TASK 1
Repeat a passage from the NTFS compression text word for word, starting at "Somewhere along the" and ending after "compression sb SOP.".
TASK 2
Does each statement below agree with the NTFS compression text? Answer yes or no for each, and quote the words of the text that decide it.
(a) NTFS compression functions are unavailable on a volume whose cluster size is greater than 4 KB.
(b) A multi-threaded version of GZIP exists.
(c) Compression methods that achieve higher compression than GZIP are less computationally expensive.

DOCUMENT TEXT
That being the case, I will reformat/reblock the discs.

The Question: Should I leave compression enabled?

Somewhere along the line, I got the idea that there is a
crossover point between physical disc speed and memory speed
where compression saves net time once memory speed is above a
certain point for a given physical disc speed and that, with
2+ ghz processors and SATA drives that crossover point has long
been passed and, accordingly, turning on compression sb SOP.

??



http://www.ntfs.com/ntfs-compressed.htm

"The compression algorithms in NTFS are designed to support
cluster sizes of up to 4 KB. When the cluster size is greater
than 4 KB on an NTFS volume, none of the NTFS compression
functions are available."

I don't know if that's sensitive to OS version or not (like, changed
at all, over the years).

The algorithm used, could be a good one. One article says
NTFS compression is LZ77. And the description for GZIP,
says it uses some flavor of LZ77 as well. And GZIP is about
the best, in my limited testing, for some degree of compression,
with good processing speed. There are compression methods which
achieve higher compression, but are much more computationally
expensive. Also, for GZIP, there is a multi-threaded version,
which can further speed things up. I doubt the NTFS compression
is that fancy (i.e. use a few cores).

You could bench with GZIP, and see what kind of speed your
machine can manage. The 7ZIP package, I think it you do
an "Add To Archive" and compress something, you can choose
the GZIP algorithm. If you needed a single core compressor run
with GZIP, that might be a way to do it. (Short of getting
a copy of the actual GZIP for Windows, and using that of course.)

RECORDS SHOWN

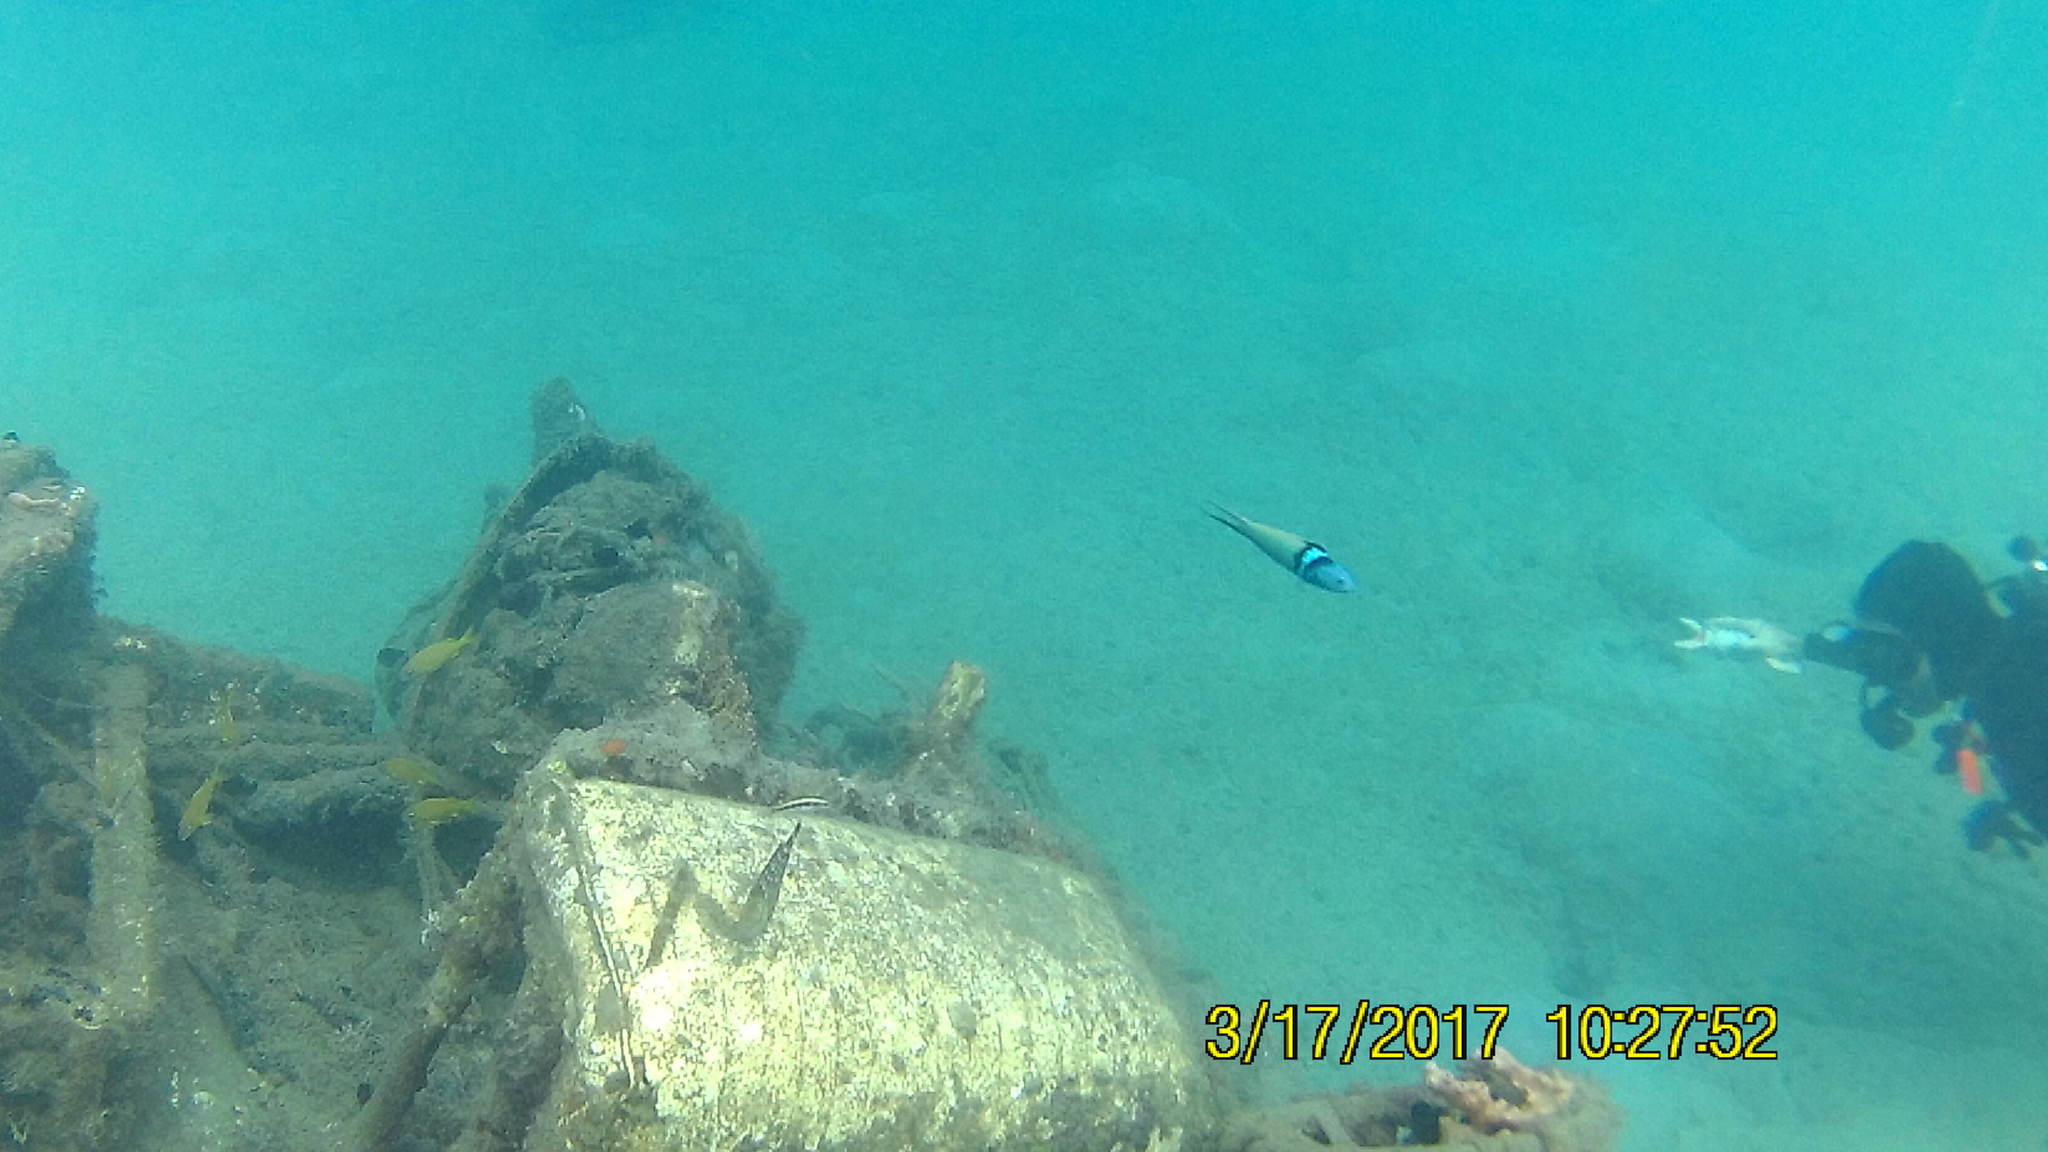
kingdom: Animalia
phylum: Chordata
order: Perciformes
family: Labridae
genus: Thalassoma
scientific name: Thalassoma bifasciatum
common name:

EXPECTED ANSWER 1
Somewhere along the line, I got the idea that there is a
crossover point between physical disc speed and memory speed
where compression saves net time once memory speed is above a
certain point for a given physical disc speed and that, with
2+ ghz processors and SATA drives that crossover point has long
been passed and, accordingly, turning on compression sb SOP.

EXPECTED ANSWER 2
(a) Yes: "When the cluster size is greater than 4 KB on an NTFS volume, none of the NTFS compression functions are available."
(b) Yes: "Also, for GZIP, there is a multi-threaded version"
(c) No: "There are compression methods which achieve higher compression, but are much more computationally expensive."